_RECORDS TO PROCESS_:
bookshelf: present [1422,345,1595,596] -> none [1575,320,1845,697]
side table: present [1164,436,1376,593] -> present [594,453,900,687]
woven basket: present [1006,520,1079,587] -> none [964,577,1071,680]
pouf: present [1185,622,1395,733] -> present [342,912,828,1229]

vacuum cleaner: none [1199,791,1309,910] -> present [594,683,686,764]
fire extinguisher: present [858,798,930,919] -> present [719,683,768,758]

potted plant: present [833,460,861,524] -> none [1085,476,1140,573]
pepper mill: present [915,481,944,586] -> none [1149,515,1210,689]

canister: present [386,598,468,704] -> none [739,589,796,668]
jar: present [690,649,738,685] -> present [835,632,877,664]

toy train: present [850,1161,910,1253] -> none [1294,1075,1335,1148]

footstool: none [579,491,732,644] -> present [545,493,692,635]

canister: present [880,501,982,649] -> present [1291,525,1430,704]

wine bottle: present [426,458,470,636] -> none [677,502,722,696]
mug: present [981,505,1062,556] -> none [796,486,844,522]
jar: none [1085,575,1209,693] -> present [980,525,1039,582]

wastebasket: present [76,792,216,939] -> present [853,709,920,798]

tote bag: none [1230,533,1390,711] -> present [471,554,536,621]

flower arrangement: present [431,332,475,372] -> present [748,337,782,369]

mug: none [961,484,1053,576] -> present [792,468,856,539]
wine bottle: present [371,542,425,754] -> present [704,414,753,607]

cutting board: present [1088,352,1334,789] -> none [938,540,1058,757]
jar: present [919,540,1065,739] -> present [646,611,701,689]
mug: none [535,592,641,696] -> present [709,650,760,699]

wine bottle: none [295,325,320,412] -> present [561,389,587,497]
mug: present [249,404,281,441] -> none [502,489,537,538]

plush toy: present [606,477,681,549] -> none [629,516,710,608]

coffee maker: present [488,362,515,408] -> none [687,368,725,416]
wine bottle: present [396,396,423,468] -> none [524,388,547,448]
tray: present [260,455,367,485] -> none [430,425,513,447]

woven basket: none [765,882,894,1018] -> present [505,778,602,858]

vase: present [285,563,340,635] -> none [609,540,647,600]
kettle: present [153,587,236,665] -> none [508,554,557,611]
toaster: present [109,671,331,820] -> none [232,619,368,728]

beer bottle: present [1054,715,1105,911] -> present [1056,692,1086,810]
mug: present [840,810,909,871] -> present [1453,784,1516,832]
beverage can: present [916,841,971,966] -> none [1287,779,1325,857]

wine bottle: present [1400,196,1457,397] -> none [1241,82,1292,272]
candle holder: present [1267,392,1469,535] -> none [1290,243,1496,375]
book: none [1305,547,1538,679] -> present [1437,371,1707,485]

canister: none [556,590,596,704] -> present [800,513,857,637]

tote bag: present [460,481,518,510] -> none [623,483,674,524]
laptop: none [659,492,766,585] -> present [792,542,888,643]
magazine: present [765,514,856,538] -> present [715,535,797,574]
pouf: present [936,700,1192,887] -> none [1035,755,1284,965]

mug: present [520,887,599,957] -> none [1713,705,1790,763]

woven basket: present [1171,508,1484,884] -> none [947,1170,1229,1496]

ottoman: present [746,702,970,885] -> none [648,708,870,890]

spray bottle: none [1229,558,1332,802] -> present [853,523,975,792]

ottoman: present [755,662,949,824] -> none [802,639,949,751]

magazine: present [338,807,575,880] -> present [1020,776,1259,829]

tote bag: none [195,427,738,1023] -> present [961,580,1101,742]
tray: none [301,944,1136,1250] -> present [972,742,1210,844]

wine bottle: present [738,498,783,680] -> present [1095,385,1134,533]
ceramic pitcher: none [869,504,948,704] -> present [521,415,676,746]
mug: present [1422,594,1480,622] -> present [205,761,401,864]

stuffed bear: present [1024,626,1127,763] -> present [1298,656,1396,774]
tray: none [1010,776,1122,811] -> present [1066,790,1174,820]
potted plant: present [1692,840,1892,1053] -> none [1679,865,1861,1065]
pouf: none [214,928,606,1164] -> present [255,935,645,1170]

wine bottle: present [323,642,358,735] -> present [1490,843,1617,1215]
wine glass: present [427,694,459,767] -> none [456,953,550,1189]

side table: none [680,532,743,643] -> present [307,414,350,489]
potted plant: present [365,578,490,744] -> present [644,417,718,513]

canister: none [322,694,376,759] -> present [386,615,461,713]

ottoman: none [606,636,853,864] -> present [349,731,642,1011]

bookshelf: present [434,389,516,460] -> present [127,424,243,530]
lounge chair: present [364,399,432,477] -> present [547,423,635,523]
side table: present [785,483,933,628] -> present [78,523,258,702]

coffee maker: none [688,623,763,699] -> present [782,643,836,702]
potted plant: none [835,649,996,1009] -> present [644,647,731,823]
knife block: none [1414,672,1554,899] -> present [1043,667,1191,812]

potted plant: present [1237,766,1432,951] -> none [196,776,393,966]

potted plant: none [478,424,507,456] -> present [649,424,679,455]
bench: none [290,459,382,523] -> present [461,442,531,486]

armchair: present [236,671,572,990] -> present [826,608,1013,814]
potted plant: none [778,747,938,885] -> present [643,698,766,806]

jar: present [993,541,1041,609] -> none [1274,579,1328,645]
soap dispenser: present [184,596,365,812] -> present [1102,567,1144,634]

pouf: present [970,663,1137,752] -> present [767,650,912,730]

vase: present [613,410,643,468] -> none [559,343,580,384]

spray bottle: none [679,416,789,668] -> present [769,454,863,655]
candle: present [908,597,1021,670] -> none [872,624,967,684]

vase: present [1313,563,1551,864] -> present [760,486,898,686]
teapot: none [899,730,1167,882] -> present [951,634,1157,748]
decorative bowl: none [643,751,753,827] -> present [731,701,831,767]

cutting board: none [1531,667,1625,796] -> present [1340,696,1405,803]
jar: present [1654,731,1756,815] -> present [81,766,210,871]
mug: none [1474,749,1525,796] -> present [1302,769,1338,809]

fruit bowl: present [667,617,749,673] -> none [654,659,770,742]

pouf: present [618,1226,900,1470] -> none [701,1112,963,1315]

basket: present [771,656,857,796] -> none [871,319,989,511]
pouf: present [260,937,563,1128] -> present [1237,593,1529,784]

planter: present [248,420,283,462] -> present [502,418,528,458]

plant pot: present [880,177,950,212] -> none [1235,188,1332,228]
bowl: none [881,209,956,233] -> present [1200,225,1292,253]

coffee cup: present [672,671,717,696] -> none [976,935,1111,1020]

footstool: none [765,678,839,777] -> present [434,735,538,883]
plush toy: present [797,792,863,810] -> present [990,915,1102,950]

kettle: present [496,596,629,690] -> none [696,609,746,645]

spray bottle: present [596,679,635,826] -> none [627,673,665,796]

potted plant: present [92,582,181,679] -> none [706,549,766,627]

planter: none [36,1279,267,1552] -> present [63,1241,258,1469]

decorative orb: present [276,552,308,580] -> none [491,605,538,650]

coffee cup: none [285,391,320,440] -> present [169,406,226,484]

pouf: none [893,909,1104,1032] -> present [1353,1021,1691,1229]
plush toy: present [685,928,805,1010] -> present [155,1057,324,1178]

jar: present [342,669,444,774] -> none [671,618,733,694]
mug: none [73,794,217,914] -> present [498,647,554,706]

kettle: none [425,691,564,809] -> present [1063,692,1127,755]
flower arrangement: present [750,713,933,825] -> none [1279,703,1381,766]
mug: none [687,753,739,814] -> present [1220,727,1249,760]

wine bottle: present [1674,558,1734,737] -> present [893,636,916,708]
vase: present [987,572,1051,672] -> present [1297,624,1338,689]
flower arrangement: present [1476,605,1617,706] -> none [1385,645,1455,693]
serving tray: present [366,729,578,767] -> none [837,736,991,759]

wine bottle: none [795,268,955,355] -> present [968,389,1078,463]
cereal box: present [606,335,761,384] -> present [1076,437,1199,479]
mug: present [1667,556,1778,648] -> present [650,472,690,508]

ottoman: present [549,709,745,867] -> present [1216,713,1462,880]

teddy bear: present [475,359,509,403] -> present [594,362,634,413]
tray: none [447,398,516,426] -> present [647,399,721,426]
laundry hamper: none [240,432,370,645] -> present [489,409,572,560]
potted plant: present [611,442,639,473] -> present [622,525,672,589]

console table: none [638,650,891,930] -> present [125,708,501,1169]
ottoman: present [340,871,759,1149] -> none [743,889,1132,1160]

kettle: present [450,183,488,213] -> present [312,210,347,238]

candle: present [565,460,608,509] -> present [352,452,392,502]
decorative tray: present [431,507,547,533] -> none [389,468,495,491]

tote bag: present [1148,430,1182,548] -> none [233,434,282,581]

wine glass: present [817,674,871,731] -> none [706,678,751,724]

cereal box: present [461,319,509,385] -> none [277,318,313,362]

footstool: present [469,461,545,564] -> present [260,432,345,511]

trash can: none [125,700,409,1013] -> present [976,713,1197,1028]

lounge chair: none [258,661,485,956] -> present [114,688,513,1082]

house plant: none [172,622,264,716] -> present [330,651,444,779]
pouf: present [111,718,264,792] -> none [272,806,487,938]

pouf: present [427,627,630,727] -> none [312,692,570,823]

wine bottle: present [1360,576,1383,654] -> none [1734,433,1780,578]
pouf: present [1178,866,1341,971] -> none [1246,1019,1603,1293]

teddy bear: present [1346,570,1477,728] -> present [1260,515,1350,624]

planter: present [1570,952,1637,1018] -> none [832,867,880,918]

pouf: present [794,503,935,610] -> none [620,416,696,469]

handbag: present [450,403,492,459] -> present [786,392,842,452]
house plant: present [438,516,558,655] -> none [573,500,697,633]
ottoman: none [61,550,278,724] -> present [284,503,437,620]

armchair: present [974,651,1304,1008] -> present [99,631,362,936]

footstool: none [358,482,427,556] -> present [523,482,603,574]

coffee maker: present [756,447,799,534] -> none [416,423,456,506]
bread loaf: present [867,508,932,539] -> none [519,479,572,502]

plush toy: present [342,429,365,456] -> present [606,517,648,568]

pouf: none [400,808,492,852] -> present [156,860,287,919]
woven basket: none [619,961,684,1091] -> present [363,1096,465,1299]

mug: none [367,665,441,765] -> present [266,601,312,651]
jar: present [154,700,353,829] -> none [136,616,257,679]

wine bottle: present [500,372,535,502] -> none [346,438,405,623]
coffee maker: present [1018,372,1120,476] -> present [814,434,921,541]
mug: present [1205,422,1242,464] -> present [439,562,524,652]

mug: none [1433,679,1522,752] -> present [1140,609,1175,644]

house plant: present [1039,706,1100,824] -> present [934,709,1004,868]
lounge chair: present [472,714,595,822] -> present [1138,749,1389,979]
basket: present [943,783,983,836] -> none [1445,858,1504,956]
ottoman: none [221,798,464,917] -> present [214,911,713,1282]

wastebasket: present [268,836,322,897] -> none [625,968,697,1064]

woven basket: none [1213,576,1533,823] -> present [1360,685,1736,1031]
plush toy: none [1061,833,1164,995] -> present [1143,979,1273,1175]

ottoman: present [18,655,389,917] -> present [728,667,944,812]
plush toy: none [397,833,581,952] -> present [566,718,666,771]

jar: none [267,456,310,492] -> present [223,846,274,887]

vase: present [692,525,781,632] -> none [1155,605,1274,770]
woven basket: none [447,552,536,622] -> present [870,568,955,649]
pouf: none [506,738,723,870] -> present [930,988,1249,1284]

_TASK REQUIREMENTS_: From the material above, copy every line that has the word "tote" in it.

_EXERCISE OUTPUT_:
tote bag: none [1230,533,1390,711] -> present [471,554,536,621]
tote bag: present [460,481,518,510] -> none [623,483,674,524]
tote bag: none [195,427,738,1023] -> present [961,580,1101,742]
tote bag: present [1148,430,1182,548] -> none [233,434,282,581]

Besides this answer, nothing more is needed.